The quality and accessibility of support (including financial support) available for home educators and their children, including those with special educational needs, disabilities, mental health issues, or caring responsibilities, and those making the transition to further and higher education;

There is little. Any support offered should be voluntary. Financial assistance with exam fees or enhanced access to exam centres would be an excellent means of supporting home educators.

Whether the current regulatory framework is sufficient to ensure that the wellbeing and academic achievement of home educated children is safeguarded, including where they may attend unregistered schools, have been formally excluded from school, or have been subject to ‘off-rolling’;

These are separate issues, and it is unhelpful to lump them together. Unregistered schools and ‘off-rolling’ are not elective home education.

Home education is not a safeguarding issue. Indeed many parents home educate to protect their children. It is interesting to note that evidence from 2015 found that although home educated children in England were twice as likely to be referred to Social Services, they were in fact 2-3 times less likely than a child in school to be subject to a Child Protection Plan. (see http://www.personalisededucationnow.org.uk/wpcontent/uploads/2015/02/home-education-and-the-safeguarding-myth-signed.WCW_-1.pdf )

The current regulatory framework, if correctly used, appears sufficient.

The role that inspection should play in future regulation of home education;

Local authorities should only be involved in families where there are legitimate concerns. There is already sufficient provision for this. There is no evidence that anything more is necessary, rather inspection would be an intrusion into family life. It would also be very difficult to practically inspect such a variation of approaches.

What improvements have been made to support home educators since the 2010-15 Education Committee published their report on ‘Support for Home Education’ in 2012;

I do not believe that the improvements suggested have been implemented, and those that have, have certainly not been across the board. It is indeed a ‘post-code lottery’ when dealing with the Local Authorities on home education.

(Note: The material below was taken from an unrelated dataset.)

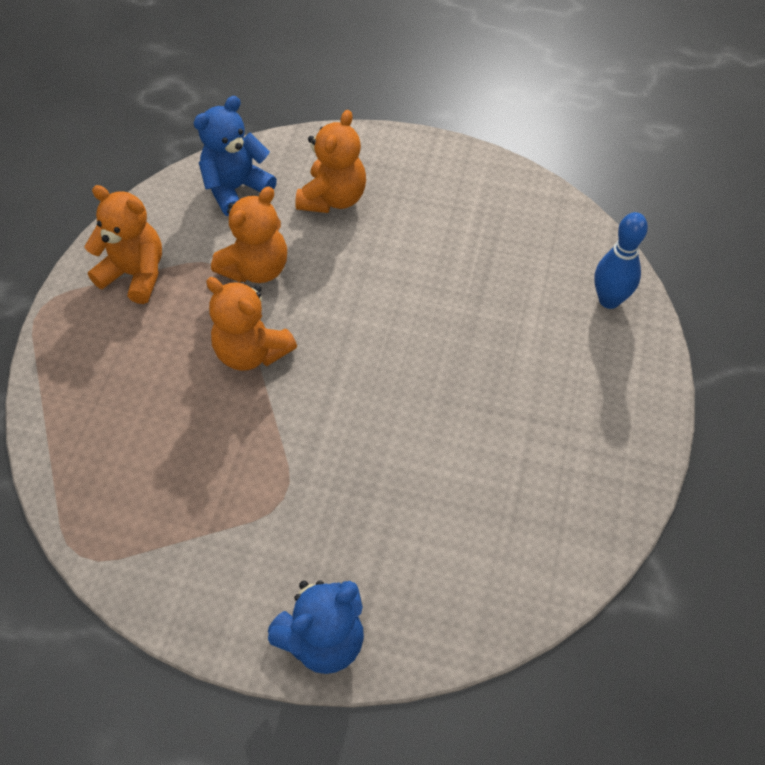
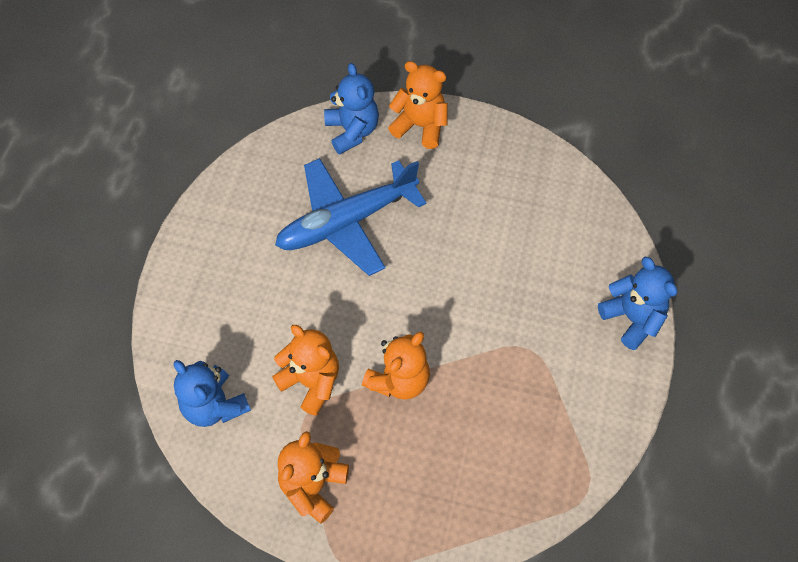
camera: 90 degrees left, 5 degrees up
orange teddy bear [295,110,366,213] -> orange teddy bear moved to [388,61,448,149]
blue bowling pin [594,212,648,309] -> blue teddy bear [324,63,379,154]
none -> blue plane [275,158,426,276]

The impact COVID-19 has had on home educated children, and what additional measures might need to be taken in order to mitigate any negative impacts.’

I know that there were many home-educated teens who were unable to receive their qualifications in 2020 as they did not have a predicted grade. This put many at a serious disadvantage to their peers. There has also been struggles with rebooking exam centres, and unrecoverable financial costs.

The shutting down of many home educating groups, especially those which usually operate on a social basis, has been hard on many children and young people.